É fundamental nos solidarizarmos com os familiares dos policiais mortos. Em menos de uma semana, o crime organizado vitimou letalmente um número de agentes do Estado sem precedentes na nossa História recente. E inaceitável o indício de que unidades policiais não tenham sido devidamente alertadas e preparadas para a possível reação do PCC.

O terror produzido por uma organização criminosa que atua dentro e fora dos presídios só cessou, segundo noticiado, após um acordo com o líder do PCC (acordo esse negado pelo governo). Caso seja verdadeiro, esse fato enfraquece as instituições e põe em xeque a capacidade do governo de lidar com a crise.

Por coincidência ou não, no instante em que diminuíram as ações dos criminosos, aumentou drasticamente a violência policial letal. À truculência não se responde com truculência. A visão reacionária de que a eficiência policial é medida pelo número de pessoas que a polícia mata leva, inevitavelmente, ao abuso de autoridade e à morte de inocentes e não produz nenhum efeito na diminuição da violência e do crime, ao contrário, alimenta-os.

O Congresso Nacional perdeu a oportunidade de aprovar propostas visando a reformar o sistema prisional e o setor de segurança pública brasileiro. Preferiu o caminho curto de medidas reativas em resposta à crise da segurança pública, que cria fato político imediato, mas não promove mudanças estruturais. A desconstitucionalização do artigo 144 da Carta Magna, por exemplo, e a instituição de um sistema único de segurança pautado pelas diretrizes de ciclo completo da atividade policial, participação da sociedade e integração das três esferas de governo, uma das propostas que reformariam estruturalmente o modelo de polícia no Brasil, não foram objeto de reflexão dos congressistas.

A curto prazo, é imperativa a formação de um grupo permanente de inteligência policial integrado pela Polícia Federal e pelas Polícias Militares e Civis, com a finalidade de diagnosticar, mapear e subsidiar ações de enfrentamento do crime organizado.
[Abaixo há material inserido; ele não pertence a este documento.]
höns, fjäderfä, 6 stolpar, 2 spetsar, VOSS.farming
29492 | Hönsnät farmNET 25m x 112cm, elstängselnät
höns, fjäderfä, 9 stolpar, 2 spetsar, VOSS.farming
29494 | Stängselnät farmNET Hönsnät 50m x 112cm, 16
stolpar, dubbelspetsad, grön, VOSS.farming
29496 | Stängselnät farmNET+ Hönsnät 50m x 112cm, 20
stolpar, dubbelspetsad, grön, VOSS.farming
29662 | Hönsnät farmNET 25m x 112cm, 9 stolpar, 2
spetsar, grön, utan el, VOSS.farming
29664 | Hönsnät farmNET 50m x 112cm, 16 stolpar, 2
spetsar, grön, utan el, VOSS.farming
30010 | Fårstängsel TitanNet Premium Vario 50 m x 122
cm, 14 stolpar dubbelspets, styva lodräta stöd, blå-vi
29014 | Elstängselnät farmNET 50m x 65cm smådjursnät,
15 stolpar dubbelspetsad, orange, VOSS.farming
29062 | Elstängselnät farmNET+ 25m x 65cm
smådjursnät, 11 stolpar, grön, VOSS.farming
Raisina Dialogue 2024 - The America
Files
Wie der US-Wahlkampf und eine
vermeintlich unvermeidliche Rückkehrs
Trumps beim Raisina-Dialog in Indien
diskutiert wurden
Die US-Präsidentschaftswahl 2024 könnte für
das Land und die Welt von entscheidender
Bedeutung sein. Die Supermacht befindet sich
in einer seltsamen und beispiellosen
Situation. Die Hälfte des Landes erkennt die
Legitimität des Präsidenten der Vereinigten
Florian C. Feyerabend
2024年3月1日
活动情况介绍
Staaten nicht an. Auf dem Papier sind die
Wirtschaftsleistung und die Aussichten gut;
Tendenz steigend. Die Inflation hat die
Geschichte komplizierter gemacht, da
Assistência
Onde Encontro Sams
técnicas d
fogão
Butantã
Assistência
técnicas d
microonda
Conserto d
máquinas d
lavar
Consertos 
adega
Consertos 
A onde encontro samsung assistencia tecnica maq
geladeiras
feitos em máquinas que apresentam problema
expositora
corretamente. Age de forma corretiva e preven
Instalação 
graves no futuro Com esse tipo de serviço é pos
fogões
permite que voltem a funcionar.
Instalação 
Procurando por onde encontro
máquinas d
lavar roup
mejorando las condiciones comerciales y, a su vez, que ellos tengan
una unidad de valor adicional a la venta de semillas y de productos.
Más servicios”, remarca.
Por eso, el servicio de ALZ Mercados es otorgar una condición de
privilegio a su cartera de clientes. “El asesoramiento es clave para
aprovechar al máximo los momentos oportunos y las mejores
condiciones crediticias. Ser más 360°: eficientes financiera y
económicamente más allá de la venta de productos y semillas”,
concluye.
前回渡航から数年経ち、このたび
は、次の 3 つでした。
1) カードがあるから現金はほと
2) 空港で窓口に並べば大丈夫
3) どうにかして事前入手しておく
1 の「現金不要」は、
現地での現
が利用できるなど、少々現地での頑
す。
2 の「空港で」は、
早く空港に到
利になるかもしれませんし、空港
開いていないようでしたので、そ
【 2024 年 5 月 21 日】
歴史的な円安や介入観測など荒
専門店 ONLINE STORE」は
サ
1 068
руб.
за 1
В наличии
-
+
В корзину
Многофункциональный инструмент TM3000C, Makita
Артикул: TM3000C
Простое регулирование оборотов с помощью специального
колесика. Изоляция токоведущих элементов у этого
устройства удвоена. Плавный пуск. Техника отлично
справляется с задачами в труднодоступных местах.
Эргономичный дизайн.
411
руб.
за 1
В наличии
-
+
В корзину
Se na ditadura os órgãos de inteligência foram usados para bisbilhotar partidos políticos, movimentos sociais, sindicais e populares, a democracia tem o dever de construir (nos limites da legalidade que a constitui) a inteligência para enfrentar e coibir o crime organizado em todas as suas modalidades.

Mais de 95% do efetivo policial do sistema de segurança pública brasileiro está centralizado nos Estados federados. Várias mudanças estruturais que independem do Congresso Nacional poderiam ser efetivadas pelos governadores dos Estados, tais como: criação de órgão corregedor unificado, autônomo e independente das direções das polícias; proibição efetiva da participação dos policiais em empresas privadas de segurança; criação e fortalecimento das ouvidorias de polícias; mudança nos regulamentos disciplinares das Polícias Militares e nas leis orgânicas das Polícias Civis; e autonomia dos órgãos periciais.

É preciso aproveitar a crise para debater e aprovar no Congresso Nacional a regulamentação das Guardas Civis, como polícias municipais preventivas e comunitárias. Os municípios podem dar uma contribuição fundamental nas ações preventivas, em especial com ações voltadas para a juventude das periferias, as principais vítimas da cooptação do crime organizado. Os guardas civis são mortos como policiais, mas não são reconhecidos institucionalmente como força policial.

A participação do governo federal é fundamental. Não com a "Força Nacional", um agrupamento formado por policiais militares de vários Estados. Tampouco com o Exército, cuja contribuição em casos extremos será sempre reativa. O governo federal deve contribuir, no mínimo, na custódia de presos envolvidos com crime organizado. Felizmente, tivemos notícia da construção do primeiro presídio federal. Seria necessária pelo menos uma dezena de presídios federais destinados à custódia desses presos.

Talvez o maior gesto simbólico de que o governo federal pretende colocar na sua agenda de prioridades a segurança pública seja a criação de um Ministério da Segurança Pública, como órgão gestor, coordenador, articulador e promotor da política nacional de segurança. É preciso decisão política para estabelecer segurança pública como prioridade de Estado. Ou realizamos amplas reformas no setor de segurança pública para torná-lo eficiente no enfrentamento da criminalidade comum e organizada ou continuaremos contando mortos e convivendo com as propostas reativas de sempre.